Future maintainers should adjust the prompt templates in
`src/lerobot/annotations/steerable_pipeline/prompts/` against these
references rather than rewriting from scratch.

## Compute and list-size estimates

Per episode, the pipeline issues O(`max_steps`) `plan`-module calls,
O(`max_interjections_per_episode`) `interjections`-module calls, and
O(`vqa_emission_hz × episode_seconds`) `vqa`-module calls. With defaults
(8 subtasks, 1 interjection, 1 Hz × 3 pairs) and 30-second episodes, that
is ~50 VLM calls per episode. `language_persistent` per episode is ~10s of
KB at most (parquet dictionary-encodes one entry per episode);
`language_events` is empty on most frames and is bounded by the number of
emissions, not `num_frames × num_emissions`.

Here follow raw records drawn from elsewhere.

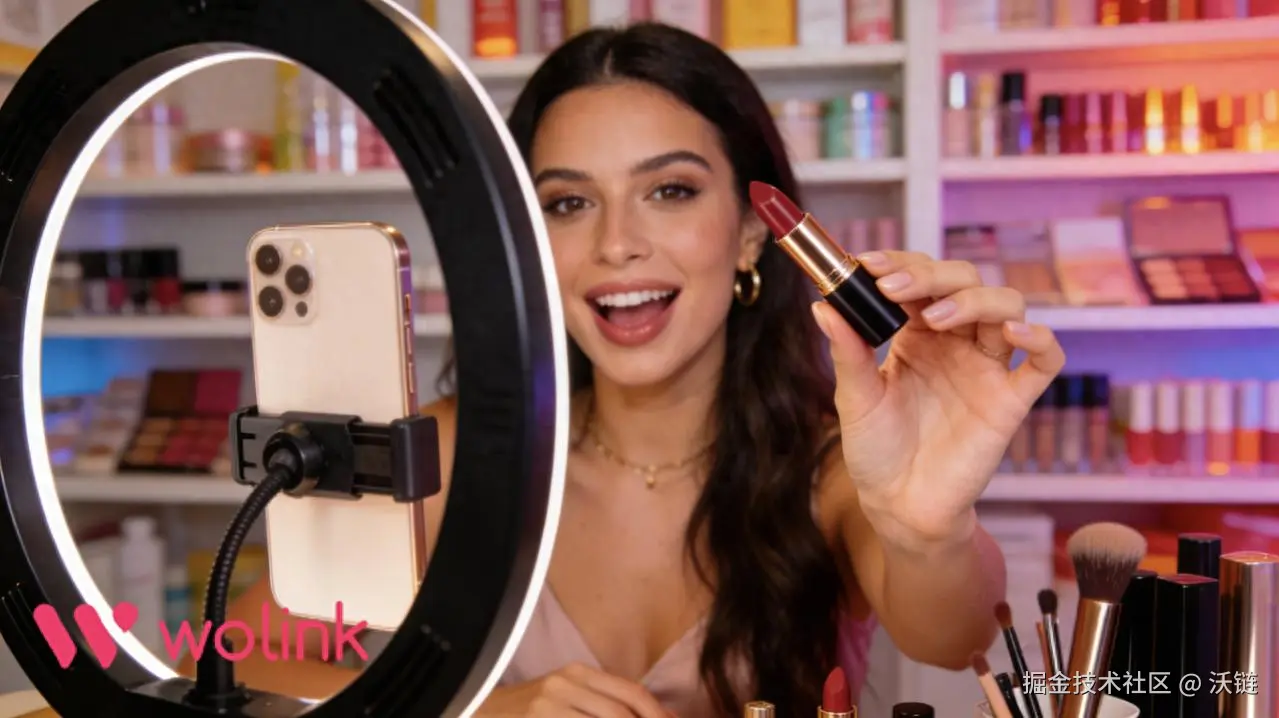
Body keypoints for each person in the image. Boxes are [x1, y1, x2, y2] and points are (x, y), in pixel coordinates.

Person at [207, 22, 1065, 717]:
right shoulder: (445, 457)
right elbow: (234, 664)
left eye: (670, 190)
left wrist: (928, 529)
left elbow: (954, 637)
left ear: (752, 232)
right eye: (568, 203)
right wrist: (479, 711)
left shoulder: (836, 472)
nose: (616, 244)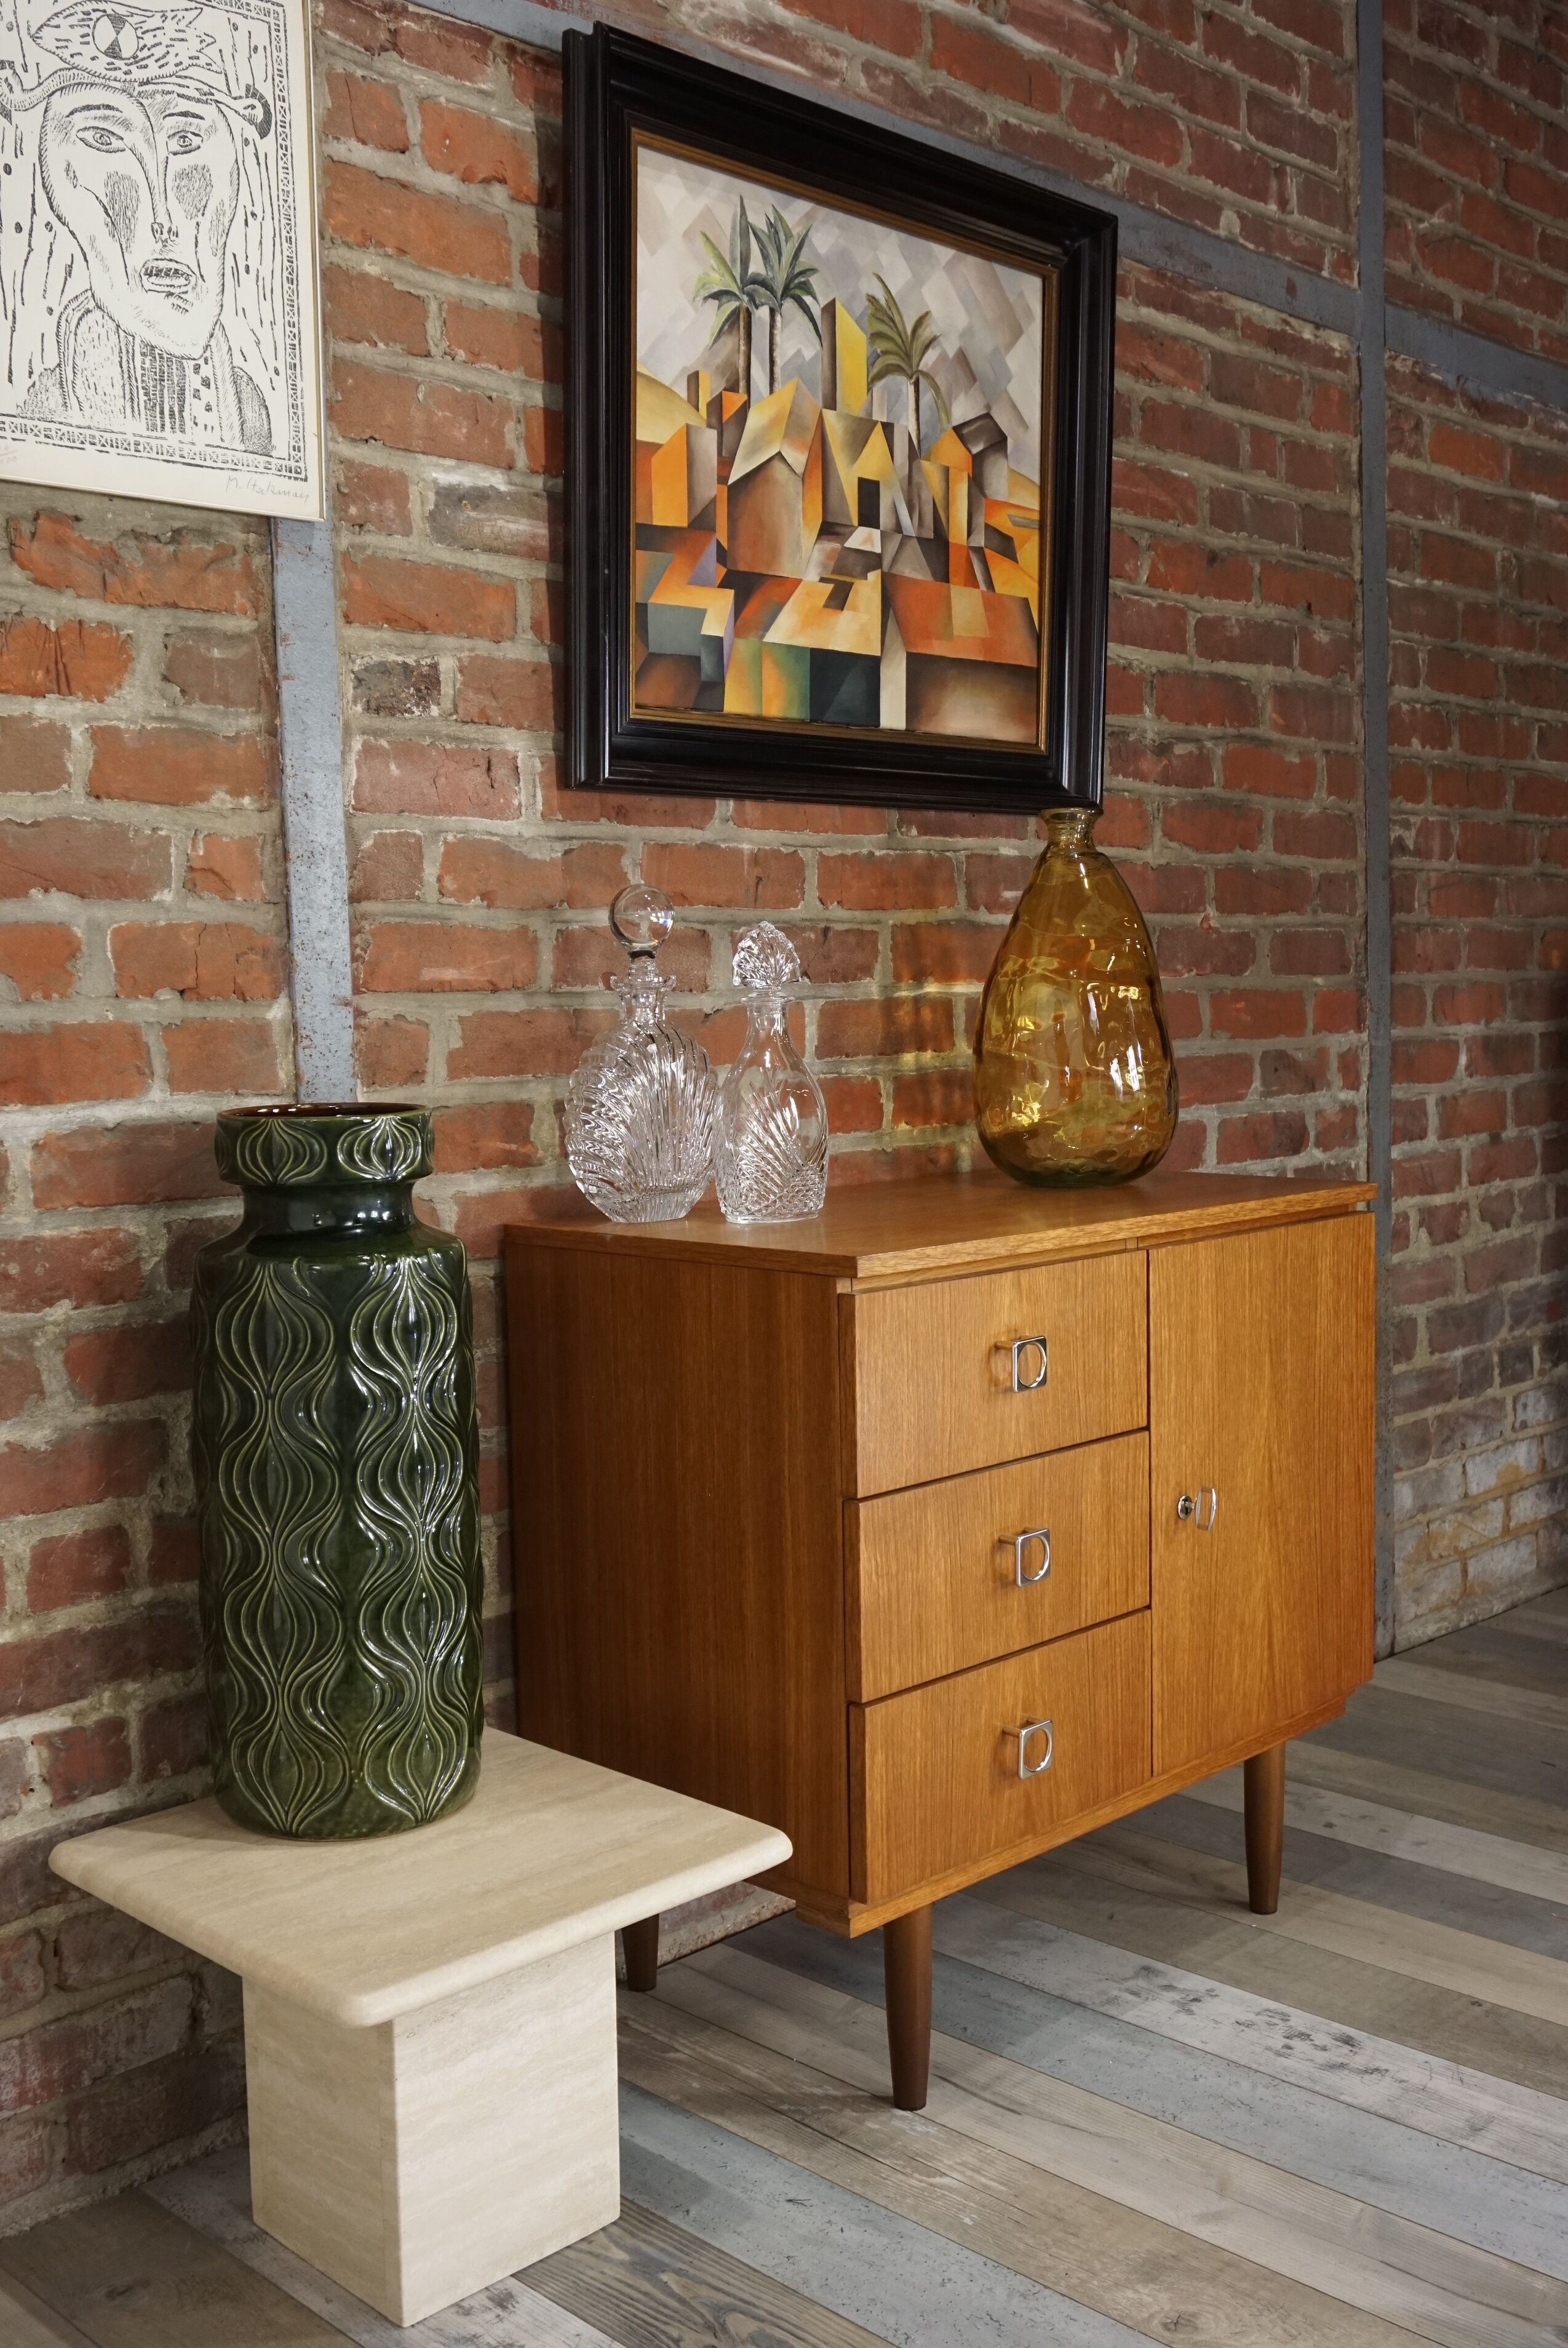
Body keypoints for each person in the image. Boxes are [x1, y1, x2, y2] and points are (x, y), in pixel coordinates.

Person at [1, 2, 273, 450]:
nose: (161, 217)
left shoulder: (248, 412)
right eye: (104, 140)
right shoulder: (45, 412)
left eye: (185, 141)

## Reproducibility via seed and prompt hashes

`--seed` (default 1729) feeds the per-episode RNGs that select interjection
timestamps and VQA question types. Combined with the deterministic prompt
templates checked into `prompts/`, two runs at the same seed against the
same dataset and the same model checkpoint produce byte-identical staging
artifacts. Prompt edits are recorded by file hash; future tooling can pin
expected `(seed, prompt_hash)` pairs into the dataset card.